The paper proposes BanLemma, a new rule-based lemmatizer specifically designed for the Bangla language with the following key aspects:

  • It uses linguistically derived rules for lemmatization based on extensive analysis of a large 90.65 million sentence Bangla text corpus. The rules depend on the part-of-speech (PoS) class and interpret the process of how inflected words are formed from base words.
  • It utilizes sequences of suffix markers instead of full suffixes, analyzing how markers combine to form suffixes according to morpho-syntactic behavior. Separate marker sequences are defined for nouns, pronouns, verbs, adjectives etc.
  • A dictionary is used alongside the rules to map inflected forms to lemmas. The dictionary has 71.5k entries organized by PoS.
  • Evaluation shows 96.36% accuracy on a human-annotated test set. BanLemma also outperforms prior Bangla lemmatization methods by 1-11% in cross-dataset testing.

BERT-Based Emotion Classification Approach with Analysis of COVID-19 Pandemic Tweets

Md. Shahad Mahmud Chowhdury and Biprodip Pal; Applied Informatics for Industry 4.0 by Taylor & Francis; February, 2023

While social media are broadly used to express opinions and emotions, emotion detection and classification from text is a challenging problem due to the lack of facial or voice expressions. This paper proposes a machine-learning model that, unlike manual feature extraction techniques, leverages the neural attention approach to detect emotions through meaningful feature extraction.

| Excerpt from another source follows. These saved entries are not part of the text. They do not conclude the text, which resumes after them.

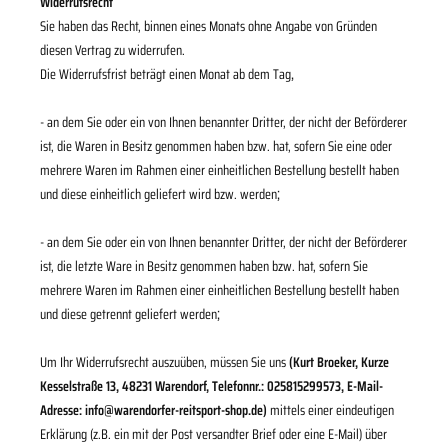
Widerrufsrecht
Sie haben das Recht, binnen eines Monats ohne Angabe von Gründen
diesen Vertrag zu widerrufen.
,
Die Widerrufsfrist beträgt einen Monat ab dem Tag
- an dem Sie oder ein von Ihnen benannter Dritter, der nicht der Beförderer
ist, die Waren in Besitz genommen haben bzw. hat, sofern Sie eine oder
mehrere Waren im Rahmen einer einheitlichen Bestellung bestellt haben
;
und diese einheitlich geliefert wird bzw. werden
- an dem Sie oder ein von Ihnen benannter Dritter, der nicht der Beförderer
ist, die letzte Ware in Besitz genommen haben bzw. hat, sofern Sie
mehrere Waren im Rahmen einer einheitlichen Bestellung bestellt haben
;
und diese getrennt geliefert werden
Um Ihr Widerrufsrecht auszuüben, müssen Sie uns
(Kurt Broeker, Kurze
Kesselstraße 13, 48231 Warendorf, Telefonnr.: 025815299573, E-Mail-
Adresse: info@warendorfer-reitsport-shop.de)
mittels einer eindeutigen
Erklärung (z.B. ein mit der Post versandter Brief oder eine E-Mail) über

Firstly, this research contributes to take a deep learning approach for the classification of six types of emotions from the text using the benchmark ISEAR dataset.

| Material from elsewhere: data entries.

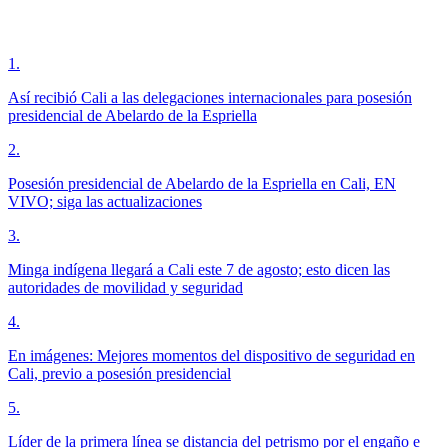
1
.
Así recibió Cali a las delegaciones internacionales para posesión
presidencial de Abelardo de la Espriella
2
.
Posesión presidencial de Abelardo de la Espriella en Cali, EN
VIVO; siga las actualizaciones
3
.
Minga indígena llegará a Cali este 7 de agosto; esto dicen las
autoridades de movilidad y seguridad
4
.
En imágenes: Mejores momentos del dispositivo de seguridad en
Cali, previo a posesión presidencial
5
.
Líder de la primera línea se distancia del petrismo por el engaño e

Secondly, The model predictions have been explained using the model agnostic approach. Thirdly, emotions in the tweets related to COVID-19 have been classified and quantified along with an illustration of the emotion dynamics during the Corona Pandemic before and after the start of the vaccination.

Finally, N-gram analysis has been used for the summarization of the contributing factors. In terms of emotion classification from ISEAR data, our approach comes out with a better F1 score of .72 compared to some other state-of-the-art works.

Open-source Contributions

Transformers

Transformers from Hugging Face 🤗 is a popular library that I use regularly. I have been contributing to this repository in case of any update or bug. View my contributions at the Transformers repository here.

Unicode Converter

This is a tool developed using python in order to converting Bangla ASCII writing system (like Bijoy) to unicode writing system (like Avro). This tool is distributed as a python package also which was downloaded more than 9k times. Find the package at PyPi or view the source code at Github.

Incremental Learning for ASR

Implemented the Incremental Learning for End-to-End Automatic Speech Recognition paper by Li Fu et al. It is a knowledge distillation based incremental learning approach that regularize the student model with two novel losses including RBKD and EBKD. Find the implementation at Github.

Educations

Bachelor of Science in Engineering

In 2021, I completed Bachelor of Science in Computer Science and Engineer from Rajshahi University of Engineering and Technology (RUET). Besides my academic study, I participated in programming contests, developed some android and web-based applications, conducted my thesis using Deep Learning techniques in NLP, and solved programming problems in various online sites including Codeforces, LightOJ, SPOJ, etc.